О путешествиях я мечтал еще тогда, когда доступные мне средства транспорта ограничивались пригородной электричкой и трехколесным велосипедом. Но и в раннем детстве километровое расстояние между приморскими станциями приобретало тот истинный смысл, что преображает дорогу в приключение: дальше будет интереснее.
Мир рос вместе со мной, и я, освоив Дзинтари, где мы жили на казенной даче, открыл Дубулты. Раньше там отдыхал один Гончаров, потом – гурьба советских писателей в доме творчества. В Асари росла лучшая в мире клубника, попавшая за это в энциклопедию Брокгауза и Эфрона. Под Слокой жили цыгане, однажды съевшие выбросившегося на берег кита. В Кемери земной шар закруглялся, и электричка отправлялась обратно в Ригу.

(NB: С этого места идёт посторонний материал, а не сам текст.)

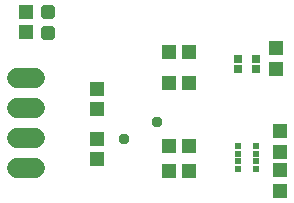
<source format=gbr>
G04 EAGLE Gerber RS-274X export*
G75*
%MOMM*%
%FSLAX34Y34*%
%LPD*%
%INSoldermask Top*%
%IPPOS*%
%AMOC8*
5,1,8,0,0,1.08239X$1,22.5*%
G01*
%ADD10R,1.283200X1.253200*%
%ADD11C,1.727200*%
%ADD12R,1.303200X1.203200*%
%ADD13R,1.203200X1.303200*%
%ADD14R,0.803200X0.653200*%
%ADD15R,0.553200X0.553200*%
%ADD16C,0.505344*%
%ADD17C,0.959600*%


D10*
X266064Y64720D03*
X266064Y82220D03*
X262492Y135382D03*
X262492Y152882D03*
X266046Y49388D03*
X266046Y31888D03*
D11*
X59022Y127300D02*
X43782Y127300D01*
X43782Y101900D02*
X59022Y101900D01*
X59022Y76500D02*
X43782Y76500D01*
X43782Y51100D02*
X59022Y51100D01*
D12*
X111268Y75430D03*
X111268Y58430D03*
X111214Y101094D03*
X111214Y118094D03*
D13*
X189094Y48206D03*
X172094Y48206D03*
X189094Y69648D03*
X172094Y69648D03*
X172094Y149084D03*
X189094Y149084D03*
X172094Y123084D03*
X189094Y123084D03*
D14*
X230846Y143238D03*
X245846Y143238D03*
X230846Y135238D03*
X245846Y135238D03*
D15*
X231096Y50288D03*
X231096Y56788D03*
X231096Y63288D03*
X231096Y69788D03*
X245596Y69788D03*
X245596Y63288D03*
X245596Y56788D03*
X245596Y50288D03*
D12*
X51562Y166252D03*
X51562Y183252D03*
D16*
X66360Y169218D02*
X73340Y169218D01*
X73340Y162238D01*
X66360Y162238D01*
X66360Y169218D01*
X66360Y167038D02*
X73340Y167038D01*
X73340Y186758D02*
X66360Y186758D01*
X73340Y186758D02*
X73340Y179778D01*
X66360Y179778D01*
X66360Y186758D01*
X66360Y184578D02*
X73340Y184578D01*
D17*
X162306Y89916D03*
X134366Y75438D03*
M02*

</source>
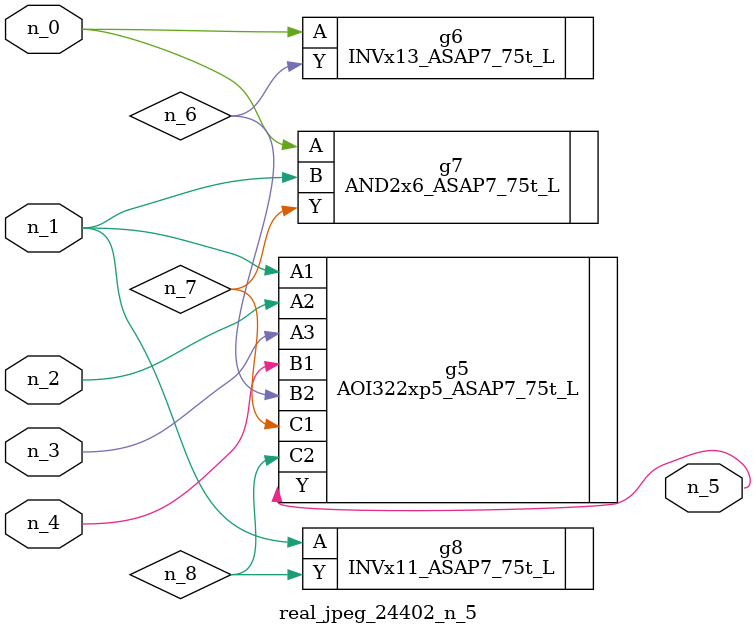
<source format=v>
module real_jpeg_24402_n_5 (n_4, n_0, n_1, n_2, n_3, n_5);

input n_4;
input n_0;
input n_1;
input n_2;
input n_3;

output n_5;

wire n_8;
wire n_6;
wire n_7;

INVx13_ASAP7_75t_L g6 ( 
.A(n_0),
.Y(n_6)
);

AND2x6_ASAP7_75t_L g7 ( 
.A(n_0),
.B(n_1),
.Y(n_7)
);

AOI322xp5_ASAP7_75t_L g5 ( 
.A1(n_1),
.A2(n_2),
.A3(n_3),
.B1(n_4),
.B2(n_6),
.C1(n_7),
.C2(n_8),
.Y(n_5)
);

INVx11_ASAP7_75t_L g8 ( 
.A(n_1),
.Y(n_8)
);


endmodule
</source>
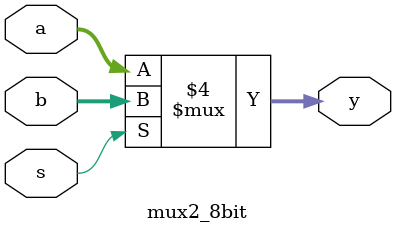
<source format=v>
module mux2_8bit(a, b, s, y);

	// input ports & output port
	input [7:0] a, b;
	input s;
	output reg [7:0] y;
	
	always @ (*) begin
		if(s == 1'b0) y <= a;
		else y <= b;
	end
	
endmodule

</source>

Школьником я научился ездить на попутках – от Белого моря до Черного. Студентом уперся в западную границу на Карпатах. Эмигрантом преодолел ее и вошел во вкус.
Первой – разумеется, после Парижа – была Греция. Простодушно собрав каждый цент и не думая о том, что нас ждет дома, мы с женой отправились в путь, потому что другого выхода не было. Я выучил названия всех полисов, различал 49 видов греческих ваз и мог на салфетке нарисовать колонны трех ордеров и перечислить их элементы. Эллада оправдала вложенные в нее труды. И это несмотря на то, что «метафора», означавшая перевозку, красовалась на бортах грузовиков, «трапезой» назывался банк, газета – «эфемеридой», а в Элевсине вместо мистерий обнаружилась авторемонтная мастерская. Научившись смотреть на настоящее, скосив глаза в прошлое, я мог так совмещать время, что одно просвечивало сквозь другое.